Allenby exploited near-perfect morning conditions at Royal Queensland to post a course-record 8-under 64 before the afternoon players headed out into a stiffening easterly wind.
Conran’s 65 in the afternoon came in conditions that Greg Norman described as ``very tough.″
Conran and Allenby were five shots clear of the field at 11-under-par 133.
The first-round leader, American Chris Riley (66-72), slipped off the pace to share second place with Australian Peter Lonard (69-69).
Top-ranked Australian Craig Parry disqualified himself after inadvertently signing for a round of 69 Thursday when he shot 70.
``It’s the first time it’s ever happened to me in my career,″ said Parry, whose card was marked by Norman on Thursday.
Norman, who got himself back into the tournament with a 66 Friday, said he felt bad about the error.

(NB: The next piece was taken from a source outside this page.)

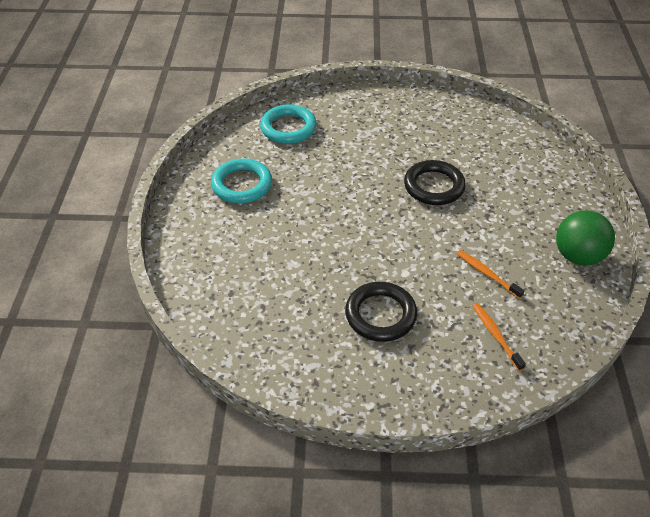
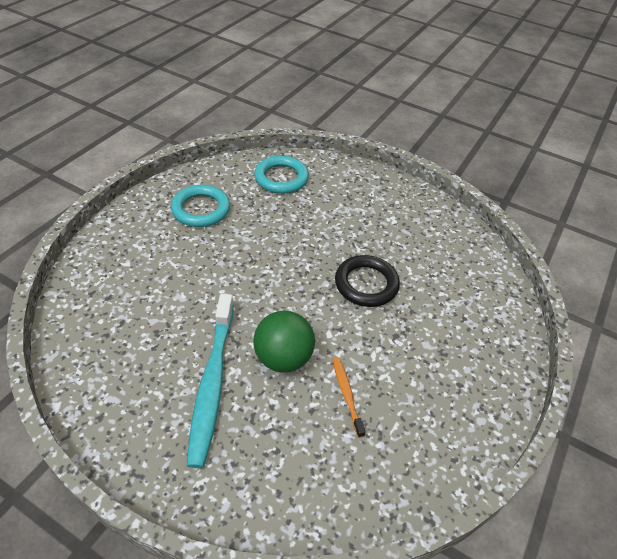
camera: 25 degrees right, 0 degrees up
black ring [345,282,417,342] -> turquoise toothbrush [187,294,234,468]
orange toothbrush [473,303,526,371] -> none
green ball [556,210,615,266] -> green ball moved to [253,311,315,372]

``I wrote the score down,″ Norman said. ``You don’t feel great about it. I felt it was my fault, but he said it wasn’t because ultimately it was his responsibility to check his card.″
Conran, who bases himself in Japan for half the year, started Friday’s round with three birdies and an eagle to go 5 under through five holes.

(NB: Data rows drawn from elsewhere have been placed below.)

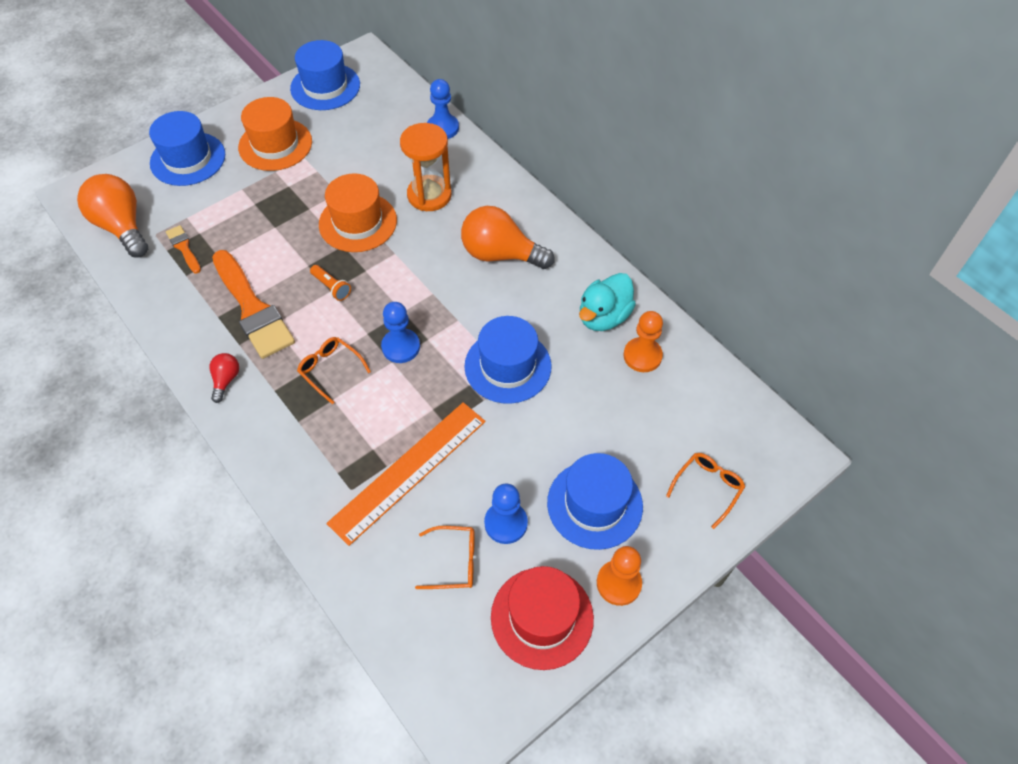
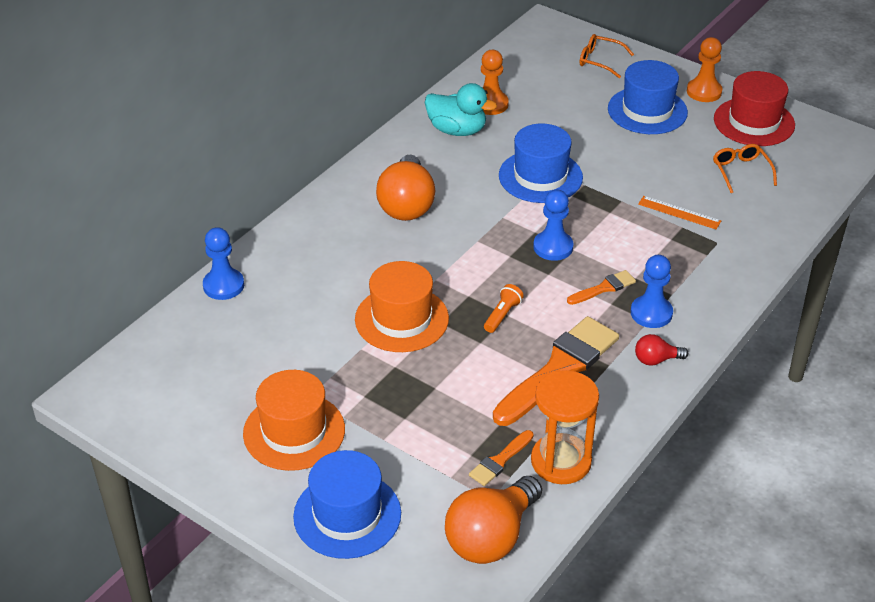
camera: 105 degrees left, 15 degrees down
blue hat [290,40,360,110] -> none
orange glasses [297,337,371,404] -> orange brush [567,270,636,305]
orange ruler [326,402,486,546] -> orange ruler [638,196,721,229], size x0.48
orange hourglass [400,123,452,211] -> orange hourglass moved to [531,370,599,484]
blue pawn [484,483,528,544] -> blue pawn moved to [631,255,673,328]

Allenby, who like Conran began the day off the 10th tee, had eight birdies and an eagle, slipping up only once when he bogeyed the 11th hole _ his second.
Allenby, who finally broke through for two wins on the U.S. PGA tour this season, got his score to 10 under after 13 holes, but confessed playing the final holes with the wind picking up was difficult.
``I knew this morning was a chance to shoot a really good score, and my aim was to make the most of it, put a score on the board and try and get to the top of the leader board and let everyone else figure out the afternoon wind.″
Australian Open champion Aaron Baddeley, who enjoyed the fine conditions Thursday morning to shoot 68, found the going more difficult Friday, shooting 73.
Former British Open champion Ian Baker-Finch, now a commentator for ABC-TV in the United States, shot a second-round 72 in his first tournament in three years. But he missed the cut after shooting 77 on Thursday.